Kim Swoo-geun (1931-1986), who along with Kim Chung-up (1922-1988), represented the first generation of modern architects in Korea, founded Space Group, the legendary architecture firm, in 1960.

He built the Space head office, often called the most beautiful structure in Seoul by other architects, in 1972.

But the Space Group declared bankruptcy in December and went into court receivership in January, which led to the head office going to public auction.
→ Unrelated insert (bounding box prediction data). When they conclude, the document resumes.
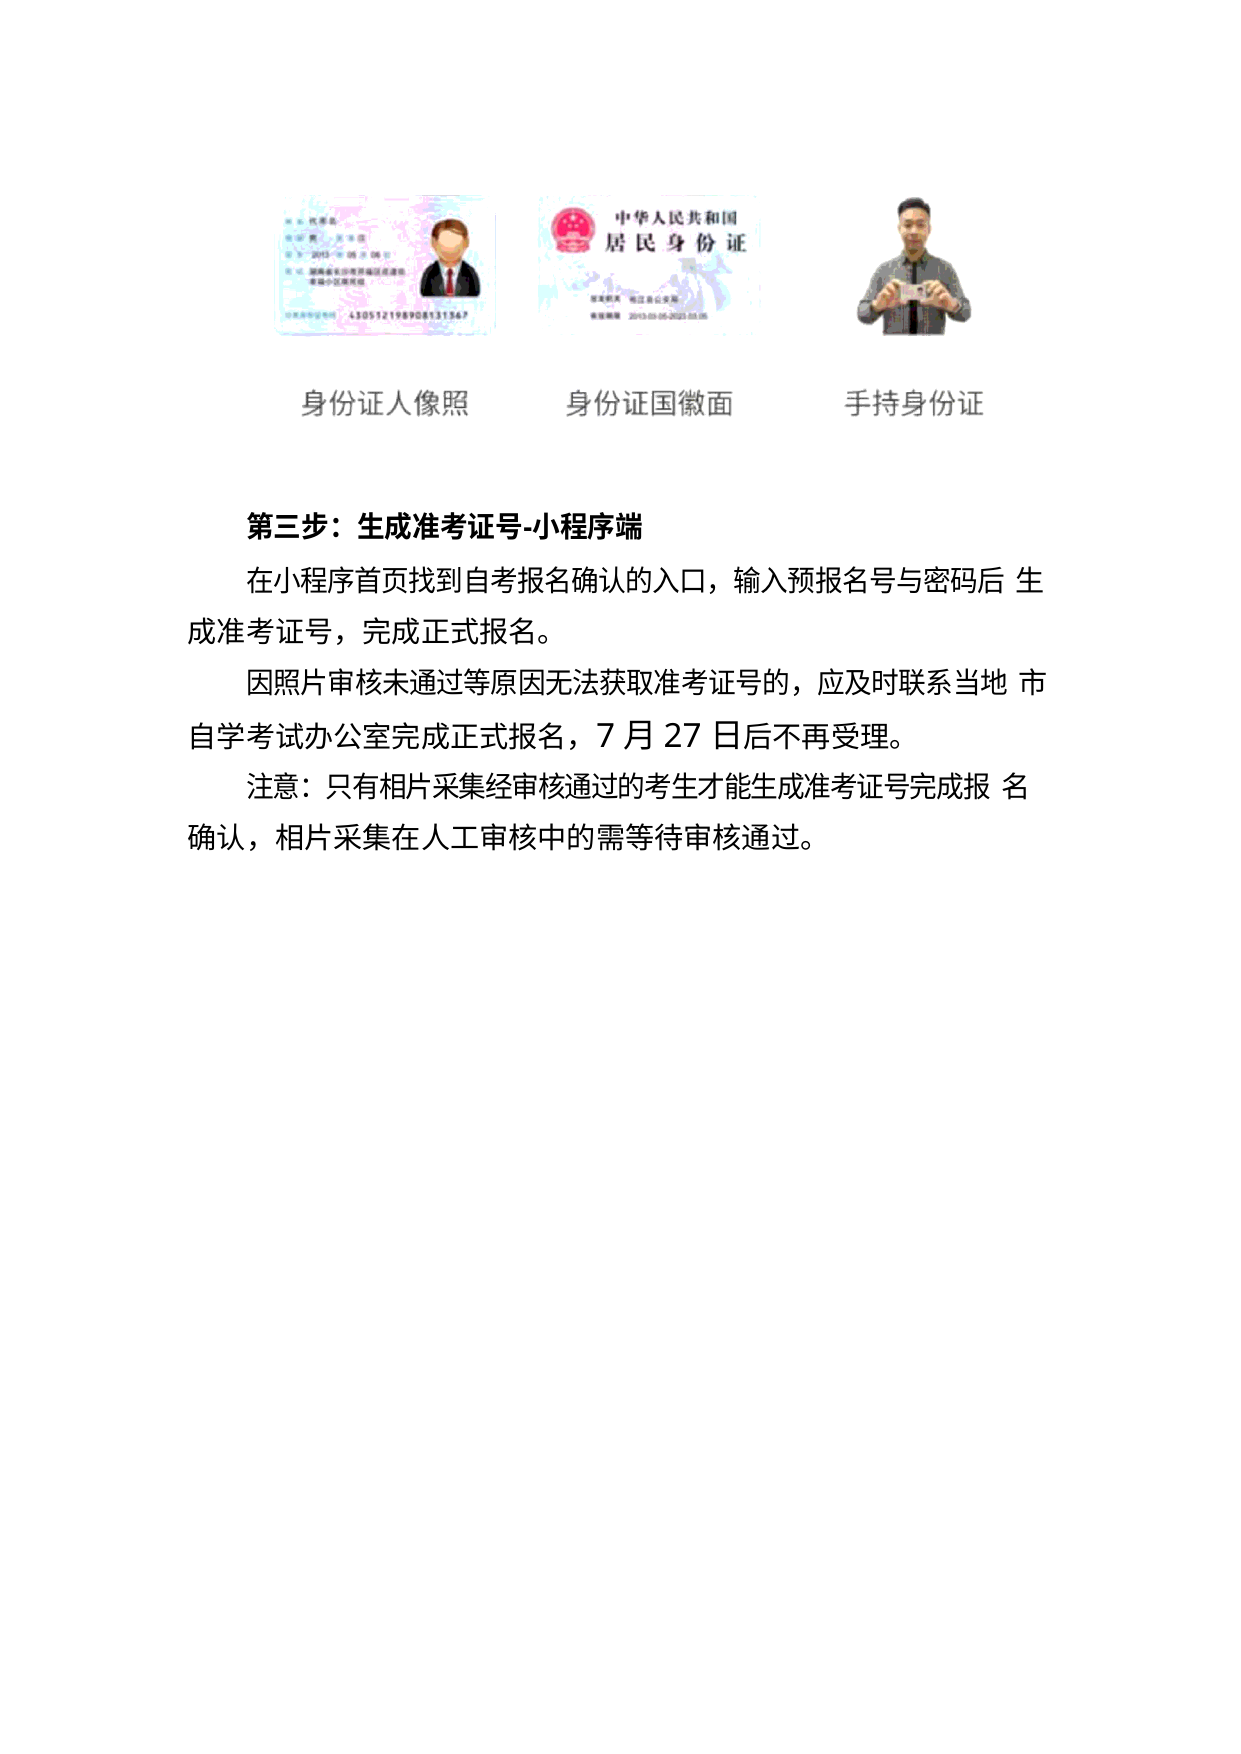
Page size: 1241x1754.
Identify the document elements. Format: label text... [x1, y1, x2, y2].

picture [273, 195, 984, 417]
text 在小程序首页找到自考报名确认的入口，输入预报名号与密码后 生成准考证号，完成正式报名。 [187, 558, 1053, 651]
text 因照片审核未通过等原因无法获取准考证号的，应及时联系当地 市自学考试办公室完成正式报名，7 月 27 日后不再受理。 [187, 660, 1053, 757]
text 注意：只有相片采集经审核通过的考生才能生成准考证号完成报 名确认，相片采集在人工审核中的需等待审核通过。 [187, 763, 1053, 857]
subtitle 第三步：生成准考证号-小程序端 [246, 504, 1065, 546]
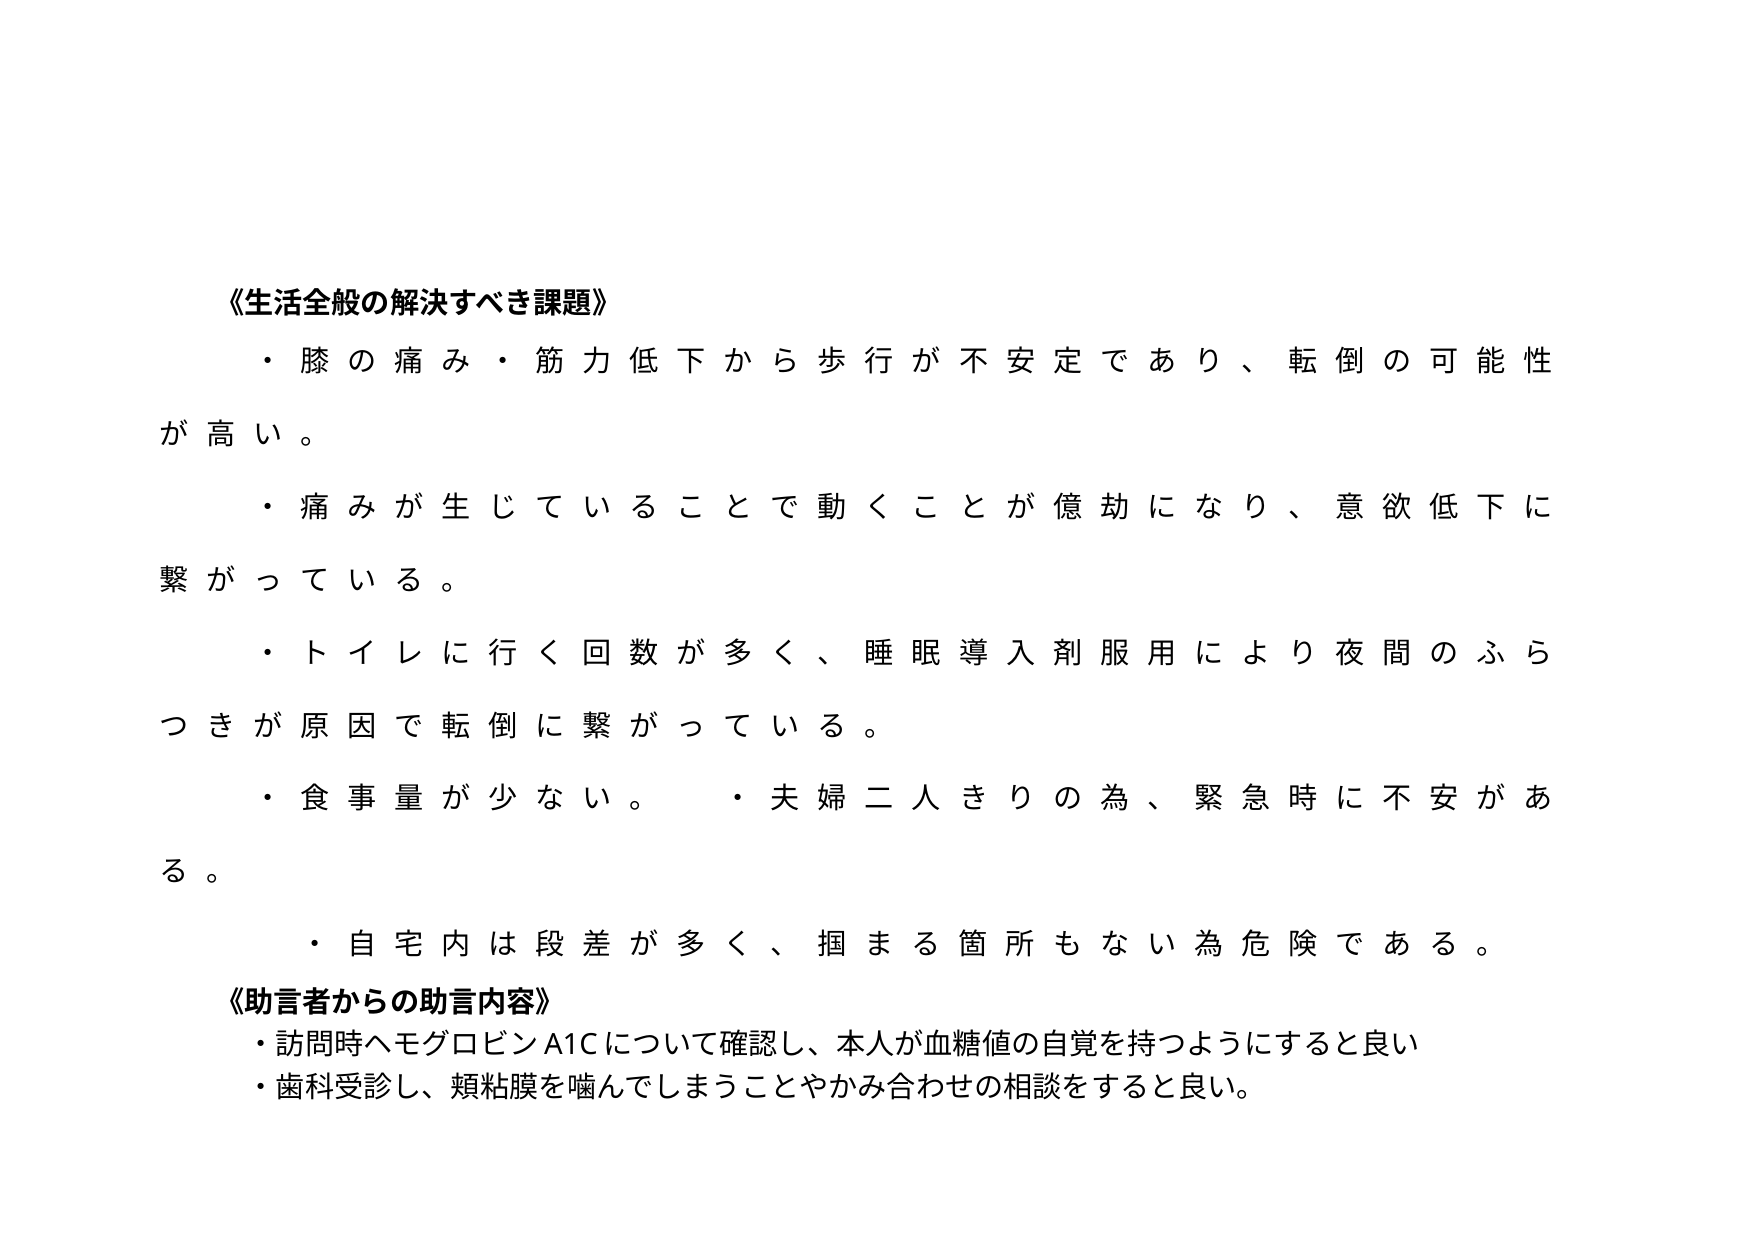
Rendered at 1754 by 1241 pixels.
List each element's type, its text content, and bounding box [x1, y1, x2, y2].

text ・痛みが生じていることで動くことが億劫になり、意欲低下に繋がっている。 [159, 468, 1595, 614]
text 《生活全般の解決すべき課題》 [159, 280, 1595, 322]
text ・膝の痛み・筋力低下から歩行が不安定であり、転倒の可能性が高い。 [159, 322, 1595, 468]
text ・トイレに行く回数が多く、睡眠導入剤服用により夜間のふらつきが原因で転倒に繋がっている。 [159, 614, 1595, 760]
text 《助言者からの助言内容》 [159, 978, 1595, 1021]
text ・食事量が少ない。 ・夫婦二人きりの為、緊急時に不安がある。 [159, 760, 1595, 906]
text ・訪問時ヘモグロビンA1Cについて確認し、本人が血糖値の自覚を持つようにすると良い [159, 1021, 1595, 1063]
text ・自宅内は段差が多く、掴まる箇所もない為危険である。 [159, 906, 1595, 978]
text ・歯科受診し、頬粘膜を噛んでしまうことやかみ合わせの相談をすると良い。 [159, 1063, 1595, 1106]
Its appraised value is 15 billion won ($14 million).

Those who signed the statement include some of the biggest names in Korea’s arts community - Yu In-chon, a former culture minister and veteran actor; You Hong-june, former head of the Cultural Heritage Administration, professor of art history at Myongji University and a renowned writer; Kim Bong-ryol, the president of Korea National University of Arts; Kim Bock-hee, the chairman of the board of directors at Dance Association Korea; and Kim Duk-soo, the renowned traditional percussionist.

They called on the new owner of Space to use the building for public purposes, citing the creation of an architecture museum as a possibility, something Korea currently lacks.

“All of those that signed the statement promised their full support for preserving the head office of the Space Group,” said Seung H-Sang, a prominent architect who studied under Kim.

“The Cultural Heritage Administration turned down our request last week to register the building as state cultural property, saying that its owner may change [after the public auction]. The building may be owned by an individual or an entity, but [given its significance] the right to use it belongs to society and the people.”

Professor You of Myongji University said that his biggest concern while working as the chief of the heritage administration was that “a hundred years from now, there would be no historic sites to designate as state treasures.”

The head office, a mix of three buildings - an ivy-covered building of red-black brick, a glass building and a quaint hanok (a traditional Korean house) - also had a theater and a gallery, becoming a popular hangout for the cultural who’s who.

“It is amazing how Kim built that structure for the time,” You said.

It is also famous for being the place where Kim Duk-soo’s Samulnori Team, lead by Kim, gave their first performance and Kong Ok-jin (1931-2012), a legendary Korean folk dancer, performed her “cripple’s dance.”

In April, the Seoul Foundation for Arts and Culture said it would purchase the building and turn it into a public space, but the plan was shot down by the Seoul Metropolitan Council, due to the cost.

The Kim Swoo Geun Foundation and others concerned with the building are still hoping a public entity, like the foundation or the Seoul Metropolitan Government, will buy the building, which would lessen the chances of it being used for commercial purposes.